O sigilo de votação ao votar usando um blockchain público pode ser preservado usando protocolos conhecimento zero, que permite verificar a exatidão das operações matemáticas em dados criptografados sem divulgar esses dados. No clr.fund, os valores das doações individuais serão ocultados e um sistema será usado para calcular os valores do financiamento correspondente zk-SNARK intitulado MACI (Infraestrutura Mínima Anticonluio, infraestrutura mínima para combater o conluio). Permite a votação quadrática secreta e protege os eleitores de suborno e coerção, desde que o processamento dos votos e a contagem dos resultados sejam realizados por uma pessoa de confiança denominada coordenador. O sistema foi concebido para que o coordenador possa facilitar o suborno porque tem a capacidade de decifrar votos, mas não pode excluir ou substituir votos e não pode falsificar os resultados da contagem de votos.
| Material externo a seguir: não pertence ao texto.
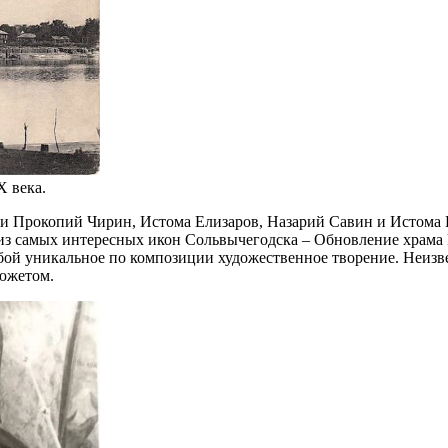
X века.
 Прокопий Чирин, Истома Елизаров, Назарий Савин и Истома Г
з самых интересных икон Сольвычегодска – Обновление храма 
бой уникальное по композиции художественное творение. Неизве
южетом.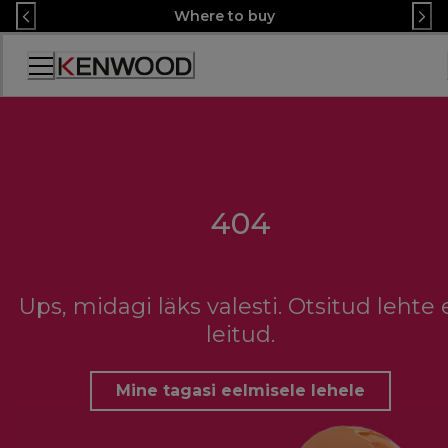
Skip
Where to buy
to
Content
Accessibility
Statement
404
Ups, midagi läks valesti. Otsitud lehte 
leitud.
Mine tagasi eelmisele lehele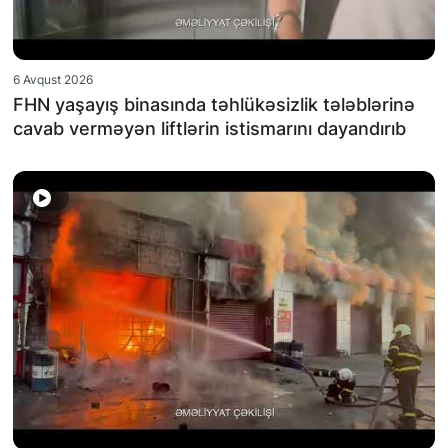
6 Avqust 2026
FHN yaşayış binasında təhlükəsizlik tələblərinə
cavab verməyən liftlərin istismarını dayandırıb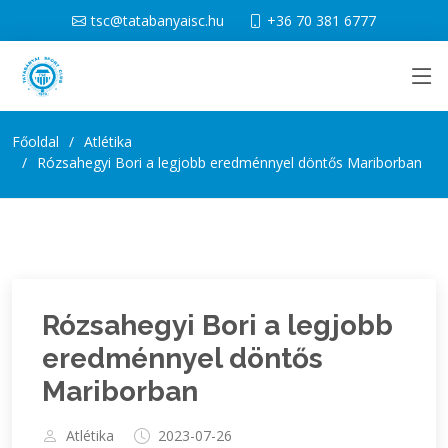
tsc@tatabanyaisc.hu
+36 70 381 6777
Főoldal
Atlétika
Rózsahegyi Bori a legjobb eredménnyel döntős Mariborban
Rózsahegyi Bori a legjobb
eredménnyel döntős
Mariborban
Atlétika
2023-07-26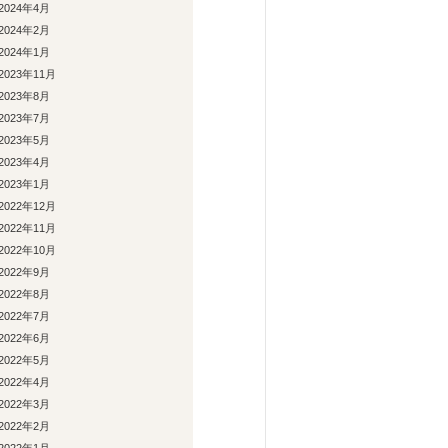
2024年4月
2024年2月
2024年1月
2023年11月
2023年8月
2023年7月
2023年5月
2023年4月
2023年1月
2022年12月
2022年11月
2022年10月
2022年9月
2022年8月
2022年7月
2022年6月
2022年5月
2022年4月
2022年3月
2022年2月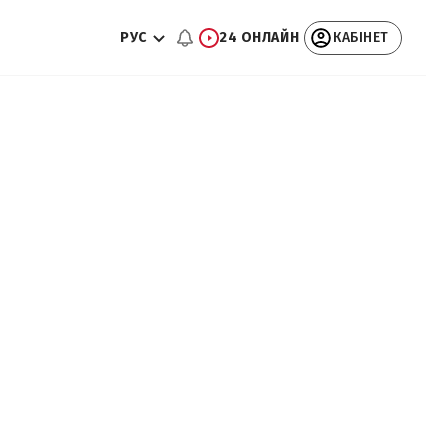
РУС
24 ОНЛАЙН
КАБІНЕТ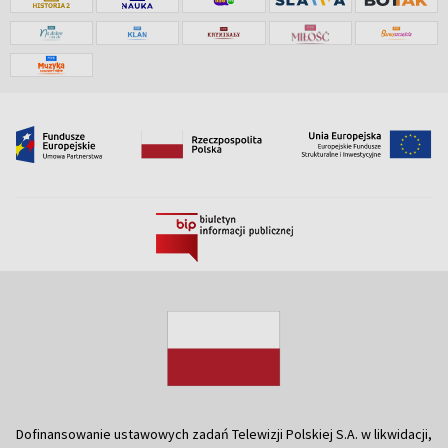
Dofinansowanie ustawowych zadań Telewizji Polskiej S.A. w likwidacji,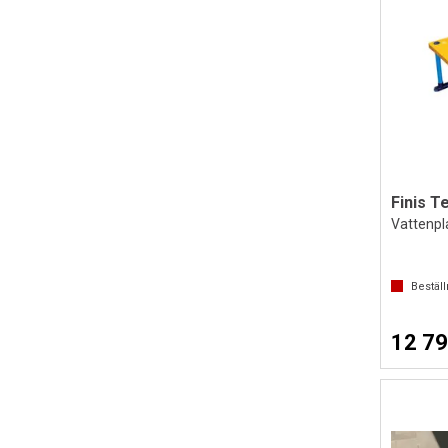
Finis T
Vattenpla
Bestäl
12 79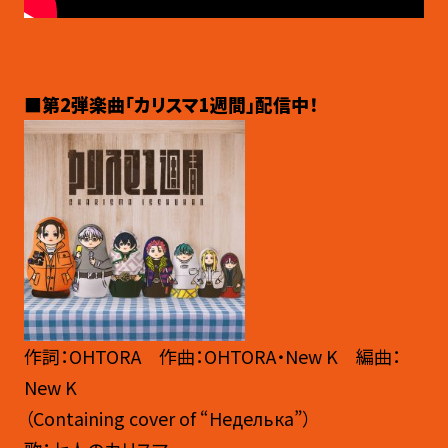
■第2弾楽曲「カリスマ1週間」配信中！
作詞：OHTORA 作曲：OHTORA・New K 編曲：
New K
（Containing cover of “Неделька”）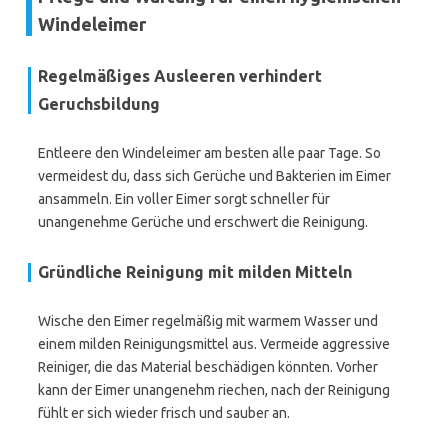
Windeleimer
Regelmäßiges Ausleeren verhindert
Geruchsbildung
Entleere den Windeleimer am besten alle paar Tage. So
vermeidest du, dass sich Gerüche und Bakterien im Eimer
ansammeln. Ein voller Eimer sorgt schneller für
unangenehme Gerüche und erschwert die Reinigung.
Gründliche Reinigung mit milden Mitteln
Wische den Eimer regelmäßig mit warmem Wasser und
einem milden Reinigungsmittel aus. Vermeide aggressive
Reiniger, die das Material beschädigen könnten. Vorher
kann der Eimer unangenehm riechen, nach der Reinigung
fühlt er sich wieder frisch und sauber an.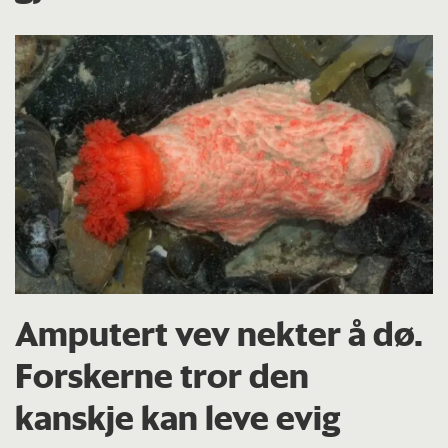
Amputert vev nekter å dø.
Forskerne tror den
kanskje kan leve evig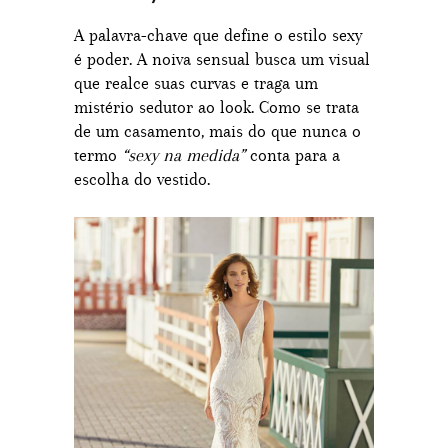
A palavra-chave que define o estilo sexy
é poder. A noiva sensual busca um visual
que realce suas curvas e traga um
mistério sedutor ao look. Como se trata
de um casamento, mais do que nunca o
termo
“sexy na medida”
conta para a
escolha do vestido.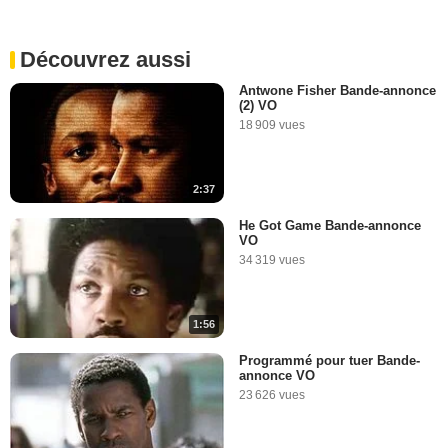
Découvrez aussi
Antwone Fisher Bande-annonce
(2) VO
18 909 vues
2:37
He Got Game Bande-annonce
VO
34 319 vues
1:56
Programmé pour tuer Bande-
annonce VO
23 626 vues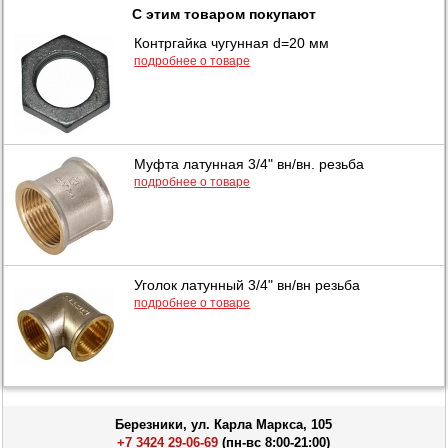
С этим товаром покупают
Контргайка чугунная d=20 мм
подробнее о товаре
Муфта латунная 3/4" вн/вн. резьба
подробнее о товаре
Уголок латунный 3/4" вн/вн резьба
подробнее о товаре
Березники, ул. Карла Маркса, 105
+7 3424 29-06-69
(пн-вс 8:00-21:00)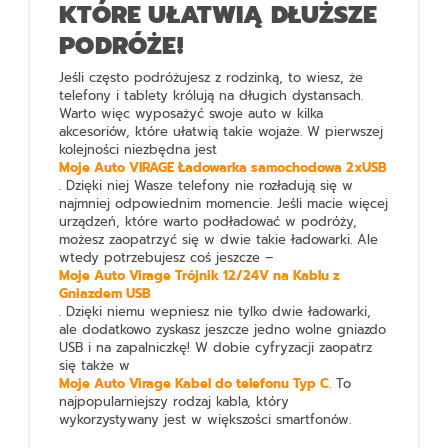
KTÓRE UŁATWIĄ DŁUŻSZE
PODRÓŻE!
Jeśli często podróżujesz z rodzinką, to wiesz, że
telefony i tablety królują na długich dystansach.
Warto więc wyposażyć swoje auto w kilka
akcesoriów, które ułatwią takie wojaże. W pierwszej
kolejności niezbędna jest
Moje Auto VIRAGE Ładowarka samochodowa 2xUSB
. Dzięki niej Wasze telefony nie rozładują się w
najmniej odpowiednim momencie. Jeśli macie więcej
urządzeń, które warto podładować w podróży,
możesz zaopatrzyć się w dwie takie ładowarki. Ale
wtedy potrzebujesz coś jeszcze –
Moje Auto Virage Trójnik 12/24V na Kablu z
Gniazdem USB
. Dzięki niemu wepniesz nie tylko dwie ładowarki,
ale dodatkowo zyskasz jeszcze jedno wolne gniazdo
USB i na zapalniczkę! W dobie cyfryzacji zaopatrz
się także w
Moje Auto Virage Kabel do telefonu Typ C
. To
najpopularniejszy rodzaj kabla, który
wykorzystywany jest w większości smartfonów.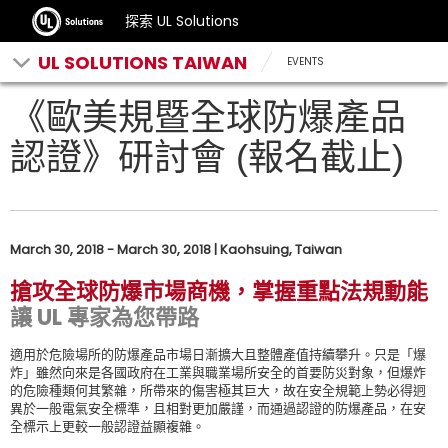
探索 UL Solutions
UL SOLUTIONS TAIWAN
EVENTS
《歐美規暨全球防爆產品
認證》研討會 (報名截止)
March 30, 2018 - March 30, 2018 | Kaohsuing, Taiwan
搶攻全球防爆市場商機，掌握重點法規動能
讓 UL 專家為您帶路
適用於危險場所的防爆產品市場日漸擴大且整體產值持續攀升。只是「爆
炸」雖然向來是各國政府在工業與職業場所安全的首要防災對象，但爆炸
的危險種類何其繁雜，所帶來的傷害極其巨大，故在安全規範上勢必得迥
異於一般電氣安全標準，且相對更加嚴謹，而通過認證的防爆產品，在安
全標示上更較一般認證益顯複雜。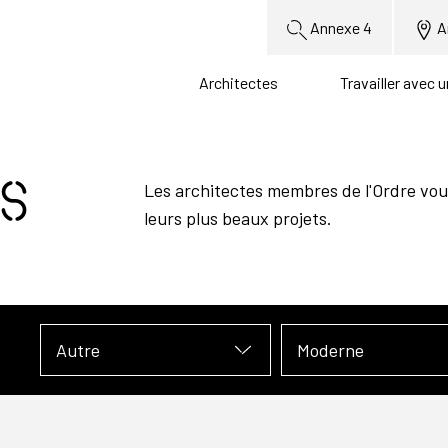
Annexe 4
A
Architectes
Travailler avec 
s
Les architectes membres de l'Ordre vou
leurs plus beaux projets.
Autre
Moderne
O processo começa com os usuários gerando um par EdDSA chaves e cadastrar-se no contrato inteligente MACI, registrando sua chave pública. Começa então a votação, durante a qual os usuários podem escrever dois tipos de mensagens criptografadas no contrato inteligente: mensagens contendo voz e mensagens que alteram a chave. As mensagens são assinadas com a chave do usuário e depois criptografadas usando outra chave gerada pelo protocolo ECDH da chave única especial do usuário e da chave pública do coordenador, de forma que somente o coordenador ou o próprio usuário possam descriptografá-las. Se um invasor tentar subornar um usuário, ele pode pedir-lhe que envie uma mensagem por voz e forneça o conteúdo da mensagem junto com uma chave única, com a qual o invasor recuperará a mensagem criptografada e verificará verificando as transações no blockchain que foi realmente enviado. Porém, antes de enviar o voto, o usuário pode enviar secretamente uma mensagem alterando a chave EdDSA e depois assinar a mensagem de voz com a chave antiga, invalidando-a. Como o usuário não pode provar que a chave não foi substituída, o invasor não terá confiança de que o voto a seu favor será contado, e isso torna o suborno inútil.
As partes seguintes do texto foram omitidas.